The Dangers of Travel
Traveling the Silk Road had its very prominent dangers. Crossing sweltering hot desserts, surviving the elements, lack of water, food and shelter were all a part of the journey. What is sometimes not acknowledged is travelers had to endure the dangers of traveling across unknown territories. Bandits were common across the routes as travelers were often carrying valuables such as gold, silver, spices, expensive fabrics, food, and water that these bandits may have needed to survive. In addition, any person crossing these lands exposed themselves to the risks of catching deadly illnesses such as the Black Plague.
Regardless of what route you decided to take, the dangers never ceased to exist.

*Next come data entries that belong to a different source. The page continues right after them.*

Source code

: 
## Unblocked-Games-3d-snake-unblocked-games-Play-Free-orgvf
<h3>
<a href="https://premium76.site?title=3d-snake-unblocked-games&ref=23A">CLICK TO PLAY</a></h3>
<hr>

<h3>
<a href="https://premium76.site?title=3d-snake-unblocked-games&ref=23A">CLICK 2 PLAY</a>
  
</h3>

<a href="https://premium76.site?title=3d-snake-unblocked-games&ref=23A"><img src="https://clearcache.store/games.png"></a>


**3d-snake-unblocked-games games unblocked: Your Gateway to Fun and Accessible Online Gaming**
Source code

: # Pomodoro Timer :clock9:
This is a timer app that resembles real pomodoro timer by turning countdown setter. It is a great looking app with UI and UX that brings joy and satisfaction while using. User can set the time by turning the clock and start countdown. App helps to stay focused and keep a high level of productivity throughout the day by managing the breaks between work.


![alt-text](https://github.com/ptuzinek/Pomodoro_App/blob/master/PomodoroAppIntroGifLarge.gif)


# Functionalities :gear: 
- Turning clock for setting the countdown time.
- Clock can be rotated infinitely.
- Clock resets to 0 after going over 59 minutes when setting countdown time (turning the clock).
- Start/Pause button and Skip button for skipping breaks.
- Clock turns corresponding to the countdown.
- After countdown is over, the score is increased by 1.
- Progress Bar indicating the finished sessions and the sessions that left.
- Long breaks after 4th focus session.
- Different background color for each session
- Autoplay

The Rise of Astronomy Across the Routes
Science and technology were some of the most important trades happening across the Silk Routes. Discoveries, ideas, theories, and experiments regarding astronomy, cartography, and geography were tested and exchanged among scholars to expand their knowledge on how the world around them functioned and how they could contribute to the ongoing discourse. Astronomy was a major subject of interest for travelers and scholars, especially in Central Asia and the Muslim world as they gained influences on astronomy from India and Greece (some of the most well versed in the astronomy field). The knowledge collected from past astronomers was translated to different languages and later exchanged in major cities such as Baghdad, which was recognized as the center for scientific research and scholarly exchange. Because these cities served as a place for academics to explore, converse, and cultivate a culture of scientific knowledge, stopping here while traveling the Silk Road was common, and even encouraged. The lengthy and sleepless nights of travel, the rest stops in different regions throughout different times of year allowed for travelers to caarefully observe how the night sky changed around them through time. Annotating their observations and sharing them with others who had traveled this area once before broadened the knowledge of all those who took up interest in the stars. Furthermore, Europeans traveling to these regions were given the opportunity to expand their knowledge about astronomy and how to best approach its studies in Europe from these short yet meaningful exchanges. Without the Silk Road, the study of astronomy would not have grown the way that it did centuries ago.
Well, Age fans, I do hope you found this short, yet enriching burst of information about the Silk Road as exciting as I did. Now if you will excuse me, I think I am going to get myself one of those wonderful sun hats as I am going to need some extra protection for my next journey. Can you guess where I am headed?